Australia supplies about 80 per cent of the world's offering of fine Merino wool and, without this supply, China's apparel wool industry would be short of fibre - albeit in today's compromised COVID 19, demand-depleted, global market.
It is true that other markets, such as South Africa and South America, have reasonable quality Merino wool. But without Australia, volume would still be an issue.
Secondly, given China's strong domestic growth and generally positive consumer activity levels, there is real demand for wool products at the local level.
It would appear - for the time being - it is unlikely that wool will appear on any list of Australian products to suffer import restrictions from China.
Let us hope so, because China continues to buy 85 per cent of our wool.
In fact, with regard to the rumours of other products being ''shipped back'' to Australia, it seems that these rumours are slowly losing traction. Time will tell.
Just over a month ago, the Australian wool market was experiencing optimism driven by the unofficial Chinese Holiday called 'Singles Day' - or 'Double 11' - which had pushed prices off mid-September lows.

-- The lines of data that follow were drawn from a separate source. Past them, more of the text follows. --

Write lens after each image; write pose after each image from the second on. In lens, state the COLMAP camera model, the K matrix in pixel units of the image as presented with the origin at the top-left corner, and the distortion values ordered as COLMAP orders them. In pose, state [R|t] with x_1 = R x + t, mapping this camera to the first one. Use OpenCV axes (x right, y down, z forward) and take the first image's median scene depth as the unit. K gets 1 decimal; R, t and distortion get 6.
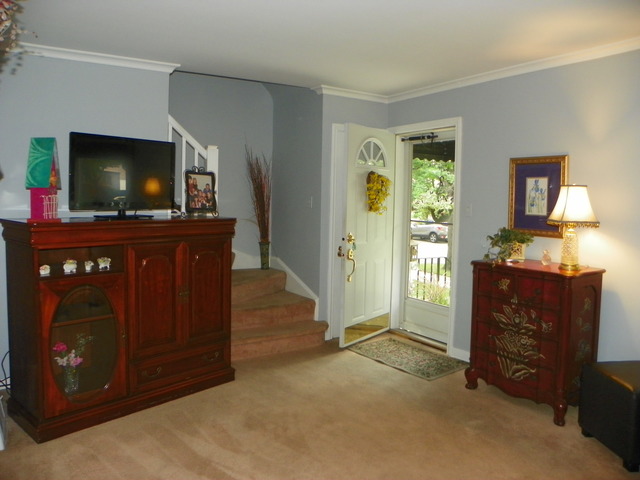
lens RADIAL K [[489.0, 0, 320.3], [0, 489.0, 238.4], [0, 0, 1]] dist [-0.013932, -0.002361]
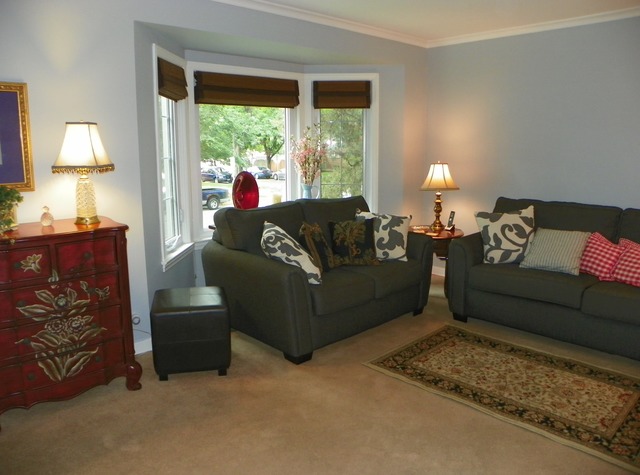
lens RADIAL K [[492.8, 0, 320.3], [0, 492.8, 237.3], [0, 0, 1]] dist [-0.055709, 0.007874]
pose [[-0.149510, -0.193672, 0.969607, -0.373547], [0.087847, 0.974149, 0.208125, -0.053168], [-0.984850, 0.116294, -0.128631, 0.692819]]
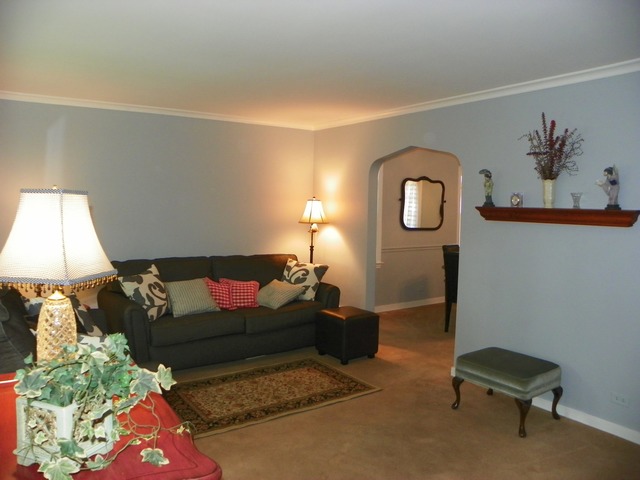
lens RADIAL K [[492.8, 0, 320.2], [0, 492.8, 240.4], [0, 0, 1]] dist [-0.055709, 0.007874]
pose [[-0.999038, -0.027625, 0.034068, 0.265903], [-0.021774, 0.986629, 0.161521, -0.139002], [-0.038075, 0.160624, -0.986281, 1.399377]]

This more positive view of the market has now moved into its second month - albeit with huge volatility - and today we see huge price premiums over the levels of a month ago.
In fact, from early September to the first week of November, the Australian Wool Exchange Eastern Market Indicator (EMI) was up by 330 cents a kilogram.
Although in China demand for wool is strong, demand in our other main markets of India and Europe remains subdued as the second wave of COVID-19 sweeps the globe and pushes consumer sentiment backwards, unfortunately.
Overall, today's wool prices in US Dollar terms are at - or below - the 10 per cent prices percentile of the past 10 years - with the exception being 18-micron and finer types, which sit at - or above - 25 per cent.
There is no doubt that these prices are at very attractive levels for the downstream industry.
Let us hope for a successful COVID-19 vaccine soon, which we believe will be a game-changer.